Lieberman leaving a press conference in the U.S. Capitol last week.(Mark Wilson/Getty Images)

Much has been written in the progressive press about how Connecticut Sen. Joseph Lieberman has betrayed, first, the party that elected him to the senate in the first place (and protected his seniority in the second place, when he got himself reelected to the senate as an independent); second, the Obama agenda that he supported as a candidate; and, third, the cause of universal health care and/or any health-care reform. Indeed, he is vulnerable on all of these counts.

But he is also guilty of a fourth betrayal. And it is this fourth betrayal that, in my view, accounts for much of the anger aimed at Lieberman, anger greater than that expressed at the Republican opposition, which has cynically voted as a bloc to block any health-care reform emanating from the Democrats. Lieberman’s fourth betrayal is the betrayal of his Jewish heritage.

It may quickly be pointed out that the neoconservative movement itself is populated mostly by Jews and that the so-called godfather of neo-conservatism, Irving Kristol, was himself a Jew. Therefore, some may think, it would seem illogical, irrational, and ahistorical to be angry at Lieberman for betraying his Jewishness by adopting a conservative stance. Maybe so. But in my (Jewish) judgment, it’s a fact.

And it’s a fact whether one regards Judaism as a religion or a culture. Whether one is Orthodox, Conservative, or Reform, whether one is a Zionist or an assimilationist, whether one is a Hasid or a heretic, what unites people of the Jewish faith, persuasion, or heritage is their internalization of the ethical imperative.

Whatever one’s politics, the threat of a fellow Jew to undermine all health-care reform if he does not get his way would seem to run counter to a people whose moral heritage includes wanting to take care of those less fortunate than themselves. (As Marissa Brostoff wrote in an earlier Tablet article, it all goes back to Maimonides, who in effect said that universal health care is an absolute necessity.)

Rabbi Jill Jacobs makes this clear in her new book, There Shall Be No Needy: Pursuing Social Justice Through Jewish Law and Tradition. “Jewish legal texts,” Jacobs writes, “impose on the community an obligation to provide financial and other resources for the ill.” No less a rabbinic authority than Shlomo Goren, chief Ashkenazi rabbi of Israel from 1973 to 1983, sounded a similar note when he argued during a doctors’ strike that “the government may not excuse itself from its responsibility toward the sick since the government is responsible for the health of the people, not the doctors.”

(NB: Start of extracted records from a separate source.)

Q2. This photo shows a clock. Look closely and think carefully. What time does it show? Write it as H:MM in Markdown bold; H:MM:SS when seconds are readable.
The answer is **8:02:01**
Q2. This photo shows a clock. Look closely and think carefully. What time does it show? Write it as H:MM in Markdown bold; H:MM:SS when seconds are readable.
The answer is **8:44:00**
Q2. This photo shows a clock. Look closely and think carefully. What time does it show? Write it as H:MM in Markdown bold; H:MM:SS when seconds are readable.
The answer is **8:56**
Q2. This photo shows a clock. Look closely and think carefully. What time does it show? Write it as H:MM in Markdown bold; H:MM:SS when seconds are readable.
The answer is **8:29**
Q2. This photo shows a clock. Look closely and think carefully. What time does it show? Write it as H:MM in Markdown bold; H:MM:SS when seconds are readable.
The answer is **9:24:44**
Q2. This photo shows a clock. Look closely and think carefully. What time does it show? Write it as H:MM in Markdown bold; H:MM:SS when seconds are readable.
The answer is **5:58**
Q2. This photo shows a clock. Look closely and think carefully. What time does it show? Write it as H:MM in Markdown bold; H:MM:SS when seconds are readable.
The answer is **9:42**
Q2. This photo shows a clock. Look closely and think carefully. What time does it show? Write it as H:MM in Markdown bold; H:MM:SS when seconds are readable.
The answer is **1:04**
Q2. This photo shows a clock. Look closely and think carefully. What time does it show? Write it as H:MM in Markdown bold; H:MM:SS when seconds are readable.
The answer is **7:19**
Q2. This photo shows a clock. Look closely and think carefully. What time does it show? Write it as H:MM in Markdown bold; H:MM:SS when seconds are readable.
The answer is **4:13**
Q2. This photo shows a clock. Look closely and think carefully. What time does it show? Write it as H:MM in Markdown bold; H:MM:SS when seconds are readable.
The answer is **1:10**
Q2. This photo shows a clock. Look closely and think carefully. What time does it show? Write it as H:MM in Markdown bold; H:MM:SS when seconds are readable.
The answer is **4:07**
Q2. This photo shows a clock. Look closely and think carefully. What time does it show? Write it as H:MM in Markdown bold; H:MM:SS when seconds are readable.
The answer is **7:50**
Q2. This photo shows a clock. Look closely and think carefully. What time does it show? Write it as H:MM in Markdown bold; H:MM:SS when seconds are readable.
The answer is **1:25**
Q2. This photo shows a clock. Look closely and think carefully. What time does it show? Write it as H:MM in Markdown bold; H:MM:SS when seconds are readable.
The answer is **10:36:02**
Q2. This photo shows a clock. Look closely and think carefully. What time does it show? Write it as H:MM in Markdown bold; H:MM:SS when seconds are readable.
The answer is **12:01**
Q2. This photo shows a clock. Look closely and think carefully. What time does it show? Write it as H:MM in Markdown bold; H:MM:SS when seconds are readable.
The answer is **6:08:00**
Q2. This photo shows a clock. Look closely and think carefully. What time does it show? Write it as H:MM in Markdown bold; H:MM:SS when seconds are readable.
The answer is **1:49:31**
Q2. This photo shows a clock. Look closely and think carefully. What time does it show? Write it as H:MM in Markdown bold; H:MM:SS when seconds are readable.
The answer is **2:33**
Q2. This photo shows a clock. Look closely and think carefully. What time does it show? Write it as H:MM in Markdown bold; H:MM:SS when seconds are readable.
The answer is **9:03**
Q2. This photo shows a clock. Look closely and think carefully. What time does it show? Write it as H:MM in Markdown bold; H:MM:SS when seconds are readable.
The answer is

Cynics claim that Lieberman’s opposition to a competitive government-run health care option is prompted by all the private insurance companies in his home state, companies that have supported him through the years. But even if his principal objection is a matter of principle, his fellow Jews (and others) should wonder why not simply vote no rather than bring down the house (i.e., the Senate) and the whole health-care bill with it.

No wonder a people whose legacy is near-universal support for FDR’s New Deal are offended when one of their own invokes the public health insurance option as a pretext for undermining the principle of near-universal health care.

If Lieberman were a gentile, it would, for many Jews, be a mere political disagreement. But Lieberman being Lieberman, the feeling is that he should be ashamed of himself. And by the way, he should.